Answer:
a is not an equivalence relation.
b is an equivalence relation.
Step-by-step explanation:
a.
A = {1,2,3,4, 5) R={(1,1), (1,2), (1,3), (2,2), (2,3), (3,1), (3,2), (3,3), (4,4), (5,5)
To see if is an equivalence relation you need to see if you have these 3 things:
Part 1: xRx for all x in A. This is the reflexive property.
Do we? Yes we have all these points in R: (1,1), (2,2) ,(3,3) ,(4,4), and (5,5).
Part 2: If xRy then yRx. This is the symmetic property.
Do we? We have (1,2) but not (2,1). So it isn't symmetric.

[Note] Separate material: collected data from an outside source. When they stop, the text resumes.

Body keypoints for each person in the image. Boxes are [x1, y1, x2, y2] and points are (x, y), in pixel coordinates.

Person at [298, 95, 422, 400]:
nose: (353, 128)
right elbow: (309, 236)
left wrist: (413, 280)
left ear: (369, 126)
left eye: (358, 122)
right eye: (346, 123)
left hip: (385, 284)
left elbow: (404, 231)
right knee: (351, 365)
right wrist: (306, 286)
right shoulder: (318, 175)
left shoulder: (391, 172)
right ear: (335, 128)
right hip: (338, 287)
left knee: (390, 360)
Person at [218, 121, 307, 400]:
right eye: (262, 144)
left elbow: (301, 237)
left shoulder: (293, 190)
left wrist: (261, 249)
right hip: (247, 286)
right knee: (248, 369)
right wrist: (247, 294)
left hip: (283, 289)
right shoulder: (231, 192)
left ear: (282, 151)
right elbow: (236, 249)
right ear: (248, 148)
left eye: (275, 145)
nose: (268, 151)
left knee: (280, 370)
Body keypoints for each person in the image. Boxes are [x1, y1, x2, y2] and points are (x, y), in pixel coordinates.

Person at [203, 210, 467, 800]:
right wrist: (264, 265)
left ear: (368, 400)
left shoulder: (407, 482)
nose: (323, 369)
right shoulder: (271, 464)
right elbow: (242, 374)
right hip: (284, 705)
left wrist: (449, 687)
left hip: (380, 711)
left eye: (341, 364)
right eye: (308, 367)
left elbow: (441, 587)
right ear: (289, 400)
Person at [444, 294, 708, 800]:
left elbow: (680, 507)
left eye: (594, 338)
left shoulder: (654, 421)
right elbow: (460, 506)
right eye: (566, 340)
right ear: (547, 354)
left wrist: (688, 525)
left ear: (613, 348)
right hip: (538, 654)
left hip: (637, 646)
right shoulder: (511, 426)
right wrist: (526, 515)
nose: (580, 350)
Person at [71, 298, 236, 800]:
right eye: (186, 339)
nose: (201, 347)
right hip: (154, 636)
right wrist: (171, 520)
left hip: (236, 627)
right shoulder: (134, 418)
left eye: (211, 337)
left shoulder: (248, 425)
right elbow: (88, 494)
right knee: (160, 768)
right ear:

Part 3: If xRy and yRz then xRz.
Do we? We are not going to check this because there is no point. We have to have all 3 parts fot it be an equivalence relation.
b.
A = {a, b, c} R={(a, a), (a, c), (b, b), (c, a), (c, c)}
To see if is an equivalence relation you need to see if you have these 3 things:
Part 1: xRx for all x in A. This is the reflexive property.
Do we? Yes we have all these points in R: (a,a),(b,b), and (c,c).
Part 2: If xRy then yRx. This is the symmetric property.
Do we? We have (a,c) and (c,a). We don't need to worry about any other (x,y) since there are no more with x and y being different. This is symmetric.
Part 3: If xRy and yRz then xRz.
Do we? We do have (a,c), (c,a), and (a,a).
We do have (c,a), (a,c), and (c,c).
So it is transitive.
Question b has all 3 parts so it is an equivalence relation.